◆ INPUT ROWS
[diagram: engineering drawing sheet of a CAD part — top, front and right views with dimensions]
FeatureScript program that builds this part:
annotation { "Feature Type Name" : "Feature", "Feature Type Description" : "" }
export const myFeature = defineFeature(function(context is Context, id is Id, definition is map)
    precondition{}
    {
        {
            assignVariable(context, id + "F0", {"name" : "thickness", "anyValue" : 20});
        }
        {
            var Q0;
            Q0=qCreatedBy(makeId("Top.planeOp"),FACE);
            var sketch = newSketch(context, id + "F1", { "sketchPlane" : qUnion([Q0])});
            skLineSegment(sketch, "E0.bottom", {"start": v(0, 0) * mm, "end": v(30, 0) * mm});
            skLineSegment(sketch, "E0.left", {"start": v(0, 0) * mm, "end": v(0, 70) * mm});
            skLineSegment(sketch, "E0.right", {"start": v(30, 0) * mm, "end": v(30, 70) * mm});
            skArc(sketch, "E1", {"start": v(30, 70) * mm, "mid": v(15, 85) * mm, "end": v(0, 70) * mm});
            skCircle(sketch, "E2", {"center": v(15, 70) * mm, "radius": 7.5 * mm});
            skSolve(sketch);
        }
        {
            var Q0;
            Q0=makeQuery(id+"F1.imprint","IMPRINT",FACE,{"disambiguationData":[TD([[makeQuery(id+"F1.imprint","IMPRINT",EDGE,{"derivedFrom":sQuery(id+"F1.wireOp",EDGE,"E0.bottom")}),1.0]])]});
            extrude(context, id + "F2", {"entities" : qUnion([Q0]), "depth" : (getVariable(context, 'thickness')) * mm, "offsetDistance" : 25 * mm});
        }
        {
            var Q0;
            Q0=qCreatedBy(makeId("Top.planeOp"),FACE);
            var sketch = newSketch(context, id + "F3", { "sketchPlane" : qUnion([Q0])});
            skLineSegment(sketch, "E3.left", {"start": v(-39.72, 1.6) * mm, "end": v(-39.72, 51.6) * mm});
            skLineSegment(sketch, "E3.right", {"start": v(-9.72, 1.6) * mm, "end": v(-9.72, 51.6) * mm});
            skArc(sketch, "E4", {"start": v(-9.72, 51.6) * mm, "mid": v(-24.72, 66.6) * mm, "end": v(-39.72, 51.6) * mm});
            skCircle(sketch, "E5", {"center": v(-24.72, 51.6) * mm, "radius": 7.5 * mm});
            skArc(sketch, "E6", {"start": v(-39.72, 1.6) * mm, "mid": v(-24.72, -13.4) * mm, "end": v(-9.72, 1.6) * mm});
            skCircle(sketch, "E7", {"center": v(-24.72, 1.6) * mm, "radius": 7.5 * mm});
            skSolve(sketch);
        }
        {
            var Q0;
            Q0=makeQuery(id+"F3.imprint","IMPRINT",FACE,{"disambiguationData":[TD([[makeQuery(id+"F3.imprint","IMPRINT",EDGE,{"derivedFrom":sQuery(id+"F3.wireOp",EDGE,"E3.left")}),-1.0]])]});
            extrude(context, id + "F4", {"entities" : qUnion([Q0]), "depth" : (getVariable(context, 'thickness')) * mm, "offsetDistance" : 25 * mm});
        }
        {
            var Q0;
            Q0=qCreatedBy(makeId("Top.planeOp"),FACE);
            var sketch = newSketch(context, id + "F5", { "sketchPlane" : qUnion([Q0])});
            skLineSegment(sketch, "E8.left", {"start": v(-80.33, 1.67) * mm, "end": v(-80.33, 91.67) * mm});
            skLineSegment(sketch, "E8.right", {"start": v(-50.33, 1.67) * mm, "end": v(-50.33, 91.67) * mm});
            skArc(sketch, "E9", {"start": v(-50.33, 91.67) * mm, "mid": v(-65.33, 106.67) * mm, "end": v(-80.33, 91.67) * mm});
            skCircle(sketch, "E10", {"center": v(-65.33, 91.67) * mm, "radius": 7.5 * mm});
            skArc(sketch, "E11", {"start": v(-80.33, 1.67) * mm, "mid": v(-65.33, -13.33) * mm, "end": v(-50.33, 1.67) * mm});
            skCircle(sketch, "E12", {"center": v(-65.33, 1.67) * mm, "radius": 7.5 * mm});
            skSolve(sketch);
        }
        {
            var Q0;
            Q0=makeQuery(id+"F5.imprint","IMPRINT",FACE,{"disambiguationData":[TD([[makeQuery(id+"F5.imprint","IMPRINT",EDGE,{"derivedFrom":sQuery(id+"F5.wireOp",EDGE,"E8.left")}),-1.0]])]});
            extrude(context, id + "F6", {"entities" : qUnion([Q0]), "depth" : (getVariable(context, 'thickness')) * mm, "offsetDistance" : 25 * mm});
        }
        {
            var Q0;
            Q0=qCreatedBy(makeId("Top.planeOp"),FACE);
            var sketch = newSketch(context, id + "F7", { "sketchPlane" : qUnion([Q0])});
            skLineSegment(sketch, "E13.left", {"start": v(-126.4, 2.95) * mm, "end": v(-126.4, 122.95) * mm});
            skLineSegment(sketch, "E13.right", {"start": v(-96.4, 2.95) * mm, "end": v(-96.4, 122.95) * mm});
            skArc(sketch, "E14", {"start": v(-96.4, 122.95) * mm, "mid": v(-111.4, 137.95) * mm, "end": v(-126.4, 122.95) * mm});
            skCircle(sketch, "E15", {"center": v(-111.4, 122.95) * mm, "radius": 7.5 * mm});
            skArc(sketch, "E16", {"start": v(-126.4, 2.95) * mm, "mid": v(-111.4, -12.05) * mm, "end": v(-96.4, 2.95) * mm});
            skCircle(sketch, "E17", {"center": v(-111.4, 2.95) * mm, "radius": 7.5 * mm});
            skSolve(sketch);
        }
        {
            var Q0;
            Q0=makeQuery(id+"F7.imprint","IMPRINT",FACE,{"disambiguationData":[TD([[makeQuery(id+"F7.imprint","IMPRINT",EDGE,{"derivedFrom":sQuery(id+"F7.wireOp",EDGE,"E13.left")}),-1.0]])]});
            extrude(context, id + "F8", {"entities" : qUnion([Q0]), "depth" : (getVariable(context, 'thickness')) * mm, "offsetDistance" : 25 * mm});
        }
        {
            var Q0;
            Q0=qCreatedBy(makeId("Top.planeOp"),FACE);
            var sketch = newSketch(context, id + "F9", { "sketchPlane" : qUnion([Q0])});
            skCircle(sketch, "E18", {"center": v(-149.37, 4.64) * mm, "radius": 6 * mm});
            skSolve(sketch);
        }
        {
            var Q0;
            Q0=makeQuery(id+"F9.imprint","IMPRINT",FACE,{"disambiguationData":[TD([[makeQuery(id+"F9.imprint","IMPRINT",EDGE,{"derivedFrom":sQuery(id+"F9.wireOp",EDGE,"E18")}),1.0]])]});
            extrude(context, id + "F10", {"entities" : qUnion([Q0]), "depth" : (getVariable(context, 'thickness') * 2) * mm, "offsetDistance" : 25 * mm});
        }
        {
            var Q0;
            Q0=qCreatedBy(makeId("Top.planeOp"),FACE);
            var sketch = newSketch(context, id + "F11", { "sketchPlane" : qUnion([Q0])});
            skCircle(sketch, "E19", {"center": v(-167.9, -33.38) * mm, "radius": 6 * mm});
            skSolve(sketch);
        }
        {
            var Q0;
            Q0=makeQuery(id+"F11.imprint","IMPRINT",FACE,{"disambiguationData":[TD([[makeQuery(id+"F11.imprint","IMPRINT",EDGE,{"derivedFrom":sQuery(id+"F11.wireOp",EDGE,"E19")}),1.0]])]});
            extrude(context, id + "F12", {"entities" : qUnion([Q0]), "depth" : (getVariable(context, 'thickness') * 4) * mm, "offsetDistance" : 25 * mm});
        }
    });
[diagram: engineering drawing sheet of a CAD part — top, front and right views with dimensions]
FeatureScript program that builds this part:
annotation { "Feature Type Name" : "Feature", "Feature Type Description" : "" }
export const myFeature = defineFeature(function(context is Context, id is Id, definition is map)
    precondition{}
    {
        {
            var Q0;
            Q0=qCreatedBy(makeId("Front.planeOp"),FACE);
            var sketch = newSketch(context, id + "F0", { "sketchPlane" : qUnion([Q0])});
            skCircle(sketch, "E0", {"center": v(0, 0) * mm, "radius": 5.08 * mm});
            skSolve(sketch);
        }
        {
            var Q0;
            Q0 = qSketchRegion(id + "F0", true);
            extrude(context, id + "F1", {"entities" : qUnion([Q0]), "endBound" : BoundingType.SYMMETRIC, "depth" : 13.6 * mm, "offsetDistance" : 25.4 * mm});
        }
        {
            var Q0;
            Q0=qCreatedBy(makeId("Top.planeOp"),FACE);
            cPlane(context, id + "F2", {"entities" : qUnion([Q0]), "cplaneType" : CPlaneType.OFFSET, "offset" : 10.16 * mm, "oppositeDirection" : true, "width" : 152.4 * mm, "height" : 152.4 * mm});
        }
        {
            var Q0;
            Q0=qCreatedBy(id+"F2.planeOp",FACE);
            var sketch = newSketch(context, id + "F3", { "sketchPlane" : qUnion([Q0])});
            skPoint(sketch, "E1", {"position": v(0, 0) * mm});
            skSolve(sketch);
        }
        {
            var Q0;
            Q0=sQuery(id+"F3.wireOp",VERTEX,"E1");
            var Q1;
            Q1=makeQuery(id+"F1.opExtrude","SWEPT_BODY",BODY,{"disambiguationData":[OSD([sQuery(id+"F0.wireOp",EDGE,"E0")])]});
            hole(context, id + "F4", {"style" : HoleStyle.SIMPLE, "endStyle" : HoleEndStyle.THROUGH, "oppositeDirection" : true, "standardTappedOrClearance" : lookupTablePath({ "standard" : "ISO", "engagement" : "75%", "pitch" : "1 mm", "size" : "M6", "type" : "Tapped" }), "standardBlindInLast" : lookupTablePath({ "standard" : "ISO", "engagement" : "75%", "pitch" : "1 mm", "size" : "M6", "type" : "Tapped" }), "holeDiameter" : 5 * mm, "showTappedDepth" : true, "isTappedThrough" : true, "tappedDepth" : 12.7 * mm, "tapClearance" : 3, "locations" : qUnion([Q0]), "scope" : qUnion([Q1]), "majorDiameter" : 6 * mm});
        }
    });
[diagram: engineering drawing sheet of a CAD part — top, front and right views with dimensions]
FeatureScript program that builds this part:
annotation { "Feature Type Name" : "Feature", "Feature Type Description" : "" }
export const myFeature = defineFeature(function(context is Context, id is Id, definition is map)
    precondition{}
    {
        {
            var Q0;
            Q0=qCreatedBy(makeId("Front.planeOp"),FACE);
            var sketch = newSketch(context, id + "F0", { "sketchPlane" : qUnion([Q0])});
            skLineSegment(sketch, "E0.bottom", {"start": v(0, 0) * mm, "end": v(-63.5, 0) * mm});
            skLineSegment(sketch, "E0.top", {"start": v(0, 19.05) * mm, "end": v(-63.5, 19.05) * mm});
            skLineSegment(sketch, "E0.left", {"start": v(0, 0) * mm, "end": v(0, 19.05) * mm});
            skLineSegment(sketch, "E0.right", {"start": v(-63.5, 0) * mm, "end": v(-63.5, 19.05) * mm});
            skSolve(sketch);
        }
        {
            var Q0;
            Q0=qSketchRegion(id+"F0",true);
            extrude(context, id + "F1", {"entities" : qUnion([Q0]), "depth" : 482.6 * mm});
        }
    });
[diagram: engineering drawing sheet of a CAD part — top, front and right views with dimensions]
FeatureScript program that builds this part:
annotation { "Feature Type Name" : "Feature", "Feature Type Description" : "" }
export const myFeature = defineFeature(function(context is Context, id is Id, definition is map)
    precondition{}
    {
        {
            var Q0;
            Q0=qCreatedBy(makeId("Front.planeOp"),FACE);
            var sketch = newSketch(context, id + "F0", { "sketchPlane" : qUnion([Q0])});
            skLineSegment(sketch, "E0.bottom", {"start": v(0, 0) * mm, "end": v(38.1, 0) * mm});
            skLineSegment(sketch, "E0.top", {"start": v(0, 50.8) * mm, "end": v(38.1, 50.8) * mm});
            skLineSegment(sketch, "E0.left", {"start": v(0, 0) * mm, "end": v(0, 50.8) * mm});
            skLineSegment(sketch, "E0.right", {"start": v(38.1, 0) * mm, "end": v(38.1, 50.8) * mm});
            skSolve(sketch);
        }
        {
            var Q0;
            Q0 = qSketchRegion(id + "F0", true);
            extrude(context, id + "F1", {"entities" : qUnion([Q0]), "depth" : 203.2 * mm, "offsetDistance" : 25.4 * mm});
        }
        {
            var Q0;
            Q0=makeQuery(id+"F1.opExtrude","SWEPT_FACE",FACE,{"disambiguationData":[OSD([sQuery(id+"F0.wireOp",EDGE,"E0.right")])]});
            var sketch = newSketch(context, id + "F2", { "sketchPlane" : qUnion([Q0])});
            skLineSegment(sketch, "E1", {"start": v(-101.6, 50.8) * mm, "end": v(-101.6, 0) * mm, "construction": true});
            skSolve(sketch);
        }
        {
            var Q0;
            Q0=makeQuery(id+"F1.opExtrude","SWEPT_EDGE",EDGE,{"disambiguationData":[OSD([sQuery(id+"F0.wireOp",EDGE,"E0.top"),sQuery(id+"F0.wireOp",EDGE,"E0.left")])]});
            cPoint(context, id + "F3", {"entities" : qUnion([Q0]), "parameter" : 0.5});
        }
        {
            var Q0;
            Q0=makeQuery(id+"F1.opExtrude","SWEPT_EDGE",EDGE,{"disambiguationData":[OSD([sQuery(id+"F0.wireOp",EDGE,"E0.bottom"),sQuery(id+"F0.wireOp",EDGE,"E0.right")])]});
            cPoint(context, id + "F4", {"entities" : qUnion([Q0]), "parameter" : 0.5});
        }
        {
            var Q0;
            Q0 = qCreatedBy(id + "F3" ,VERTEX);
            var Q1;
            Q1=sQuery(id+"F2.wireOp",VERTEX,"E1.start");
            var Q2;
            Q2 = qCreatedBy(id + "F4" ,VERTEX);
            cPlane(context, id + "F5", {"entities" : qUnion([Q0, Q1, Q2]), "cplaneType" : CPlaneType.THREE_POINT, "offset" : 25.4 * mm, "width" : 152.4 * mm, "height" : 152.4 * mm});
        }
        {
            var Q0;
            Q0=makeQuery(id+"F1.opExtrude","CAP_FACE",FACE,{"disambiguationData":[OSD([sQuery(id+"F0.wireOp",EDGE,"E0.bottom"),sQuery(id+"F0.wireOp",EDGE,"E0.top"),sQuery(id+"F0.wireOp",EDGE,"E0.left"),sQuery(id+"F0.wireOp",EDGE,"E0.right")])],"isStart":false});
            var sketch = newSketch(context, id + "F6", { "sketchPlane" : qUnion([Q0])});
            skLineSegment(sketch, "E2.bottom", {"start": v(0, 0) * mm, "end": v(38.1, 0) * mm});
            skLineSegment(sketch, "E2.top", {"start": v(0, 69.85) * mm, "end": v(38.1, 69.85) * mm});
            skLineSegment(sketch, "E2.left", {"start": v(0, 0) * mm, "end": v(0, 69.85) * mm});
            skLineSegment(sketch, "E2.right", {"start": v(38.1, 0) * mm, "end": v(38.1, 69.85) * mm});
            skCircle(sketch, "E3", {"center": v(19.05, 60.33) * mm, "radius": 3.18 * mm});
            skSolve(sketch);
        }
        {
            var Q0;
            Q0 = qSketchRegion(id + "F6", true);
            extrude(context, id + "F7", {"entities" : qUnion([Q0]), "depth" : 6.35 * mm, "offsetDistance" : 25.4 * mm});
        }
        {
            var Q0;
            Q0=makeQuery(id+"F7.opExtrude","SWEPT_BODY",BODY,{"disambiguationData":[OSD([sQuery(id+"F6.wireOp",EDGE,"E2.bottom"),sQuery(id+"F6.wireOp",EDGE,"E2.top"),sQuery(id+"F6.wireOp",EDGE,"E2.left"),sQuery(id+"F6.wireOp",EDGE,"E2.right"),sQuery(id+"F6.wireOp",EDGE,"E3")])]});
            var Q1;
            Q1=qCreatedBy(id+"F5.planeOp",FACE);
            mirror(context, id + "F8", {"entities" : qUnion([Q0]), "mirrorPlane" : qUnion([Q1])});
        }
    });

◆ TASK DIRECTIONS
Reproduce the rows verbatim, from their first line through the line that contains "v(-24.72, -13.4) *", including both ends.

◆ RESULT OF THIS TASK
[diagram: engineering drawing sheet of a CAD part — top, front and right views with dimensions]
FeatureScript program that builds this part:
annotation { "Feature Type Name" : "Feature", "Feature Type Description" : "" }
export const myFeature = defineFeature(function(context is Context, id is Id, definition is map)
    precondition{}
    {
        {
            assignVariable(context, id + "F0", {"name" : "thickness", "anyValue" : 20});
        }
        {
            var Q0;
            Q0=qCreatedBy(makeId("Top.planeOp"),FACE);
            var sketch = newSketch(context, id + "F1", { "sketchPlane" : qUnion([Q0])});
            skLineSegment(sketch, "E0.bottom", {"start": v(0, 0) * mm, "end": v(30, 0) * mm});
            skLineSegment(sketch, "E0.left", {"start": v(0, 0) * mm, "end": v(0, 70) * mm});
            skLineSegment(sketch, "E0.right", {"start": v(30, 0) * mm, "end": v(30, 70) * mm});
            skArc(sketch, "E1", {"start": v(30, 70) * mm, "mid": v(15, 85) * mm, "end": v(0, 70) * mm});
            skCircle(sketch, "E2", {"center": v(15, 70) * mm, "radius": 7.5 * mm});
            skSolve(sketch);
        }
        {
            var Q0;
            Q0=makeQuery(id+"F1.imprint","IMPRINT",FACE,{"disambiguationData":[TD([[makeQuery(id+"F1.imprint","IMPRINT",EDGE,{"derivedFrom":sQuery(id+"F1.wireOp",EDGE,"E0.bottom")}),1.0]])]});
            extrude(context, id + "F2", {"entities" : qUnion([Q0]), "depth" : (getVariable(context, 'thickness')) * mm, "offsetDistance" : 25 * mm});
        }
        {
            var Q0;
            Q0=qCreatedBy(makeId("Top.planeOp"),FACE);
            var sketch = newSketch(context, id + "F3", { "sketchPlane" : qUnion([Q0])});
            skLineSegment(sketch, "E3.left", {"start": v(-39.72, 1.6) * mm, "end": v(-39.72, 51.6) * mm});
            skLineSegment(sketch, "E3.right", {"start": v(-9.72, 1.6) * mm, "end": v(-9.72, 51.6) * mm});
            skArc(sketch, "E4", {"start": v(-9.72, 51.6) * mm, "mid": v(-24.72, 66.6) * mm, "end": v(-39.72, 51.6) * mm});
            skCircle(sketch, "E5", {"center": v(-24.72, 51.6) * mm, "radius": 7.5 * mm});
            skArc(sketch, "E6", {"start": v(-39.72, 1.6) * mm, "mid": v(-24.72, -13.4) * mm, "end": v(-9.72, 1.6) * mm});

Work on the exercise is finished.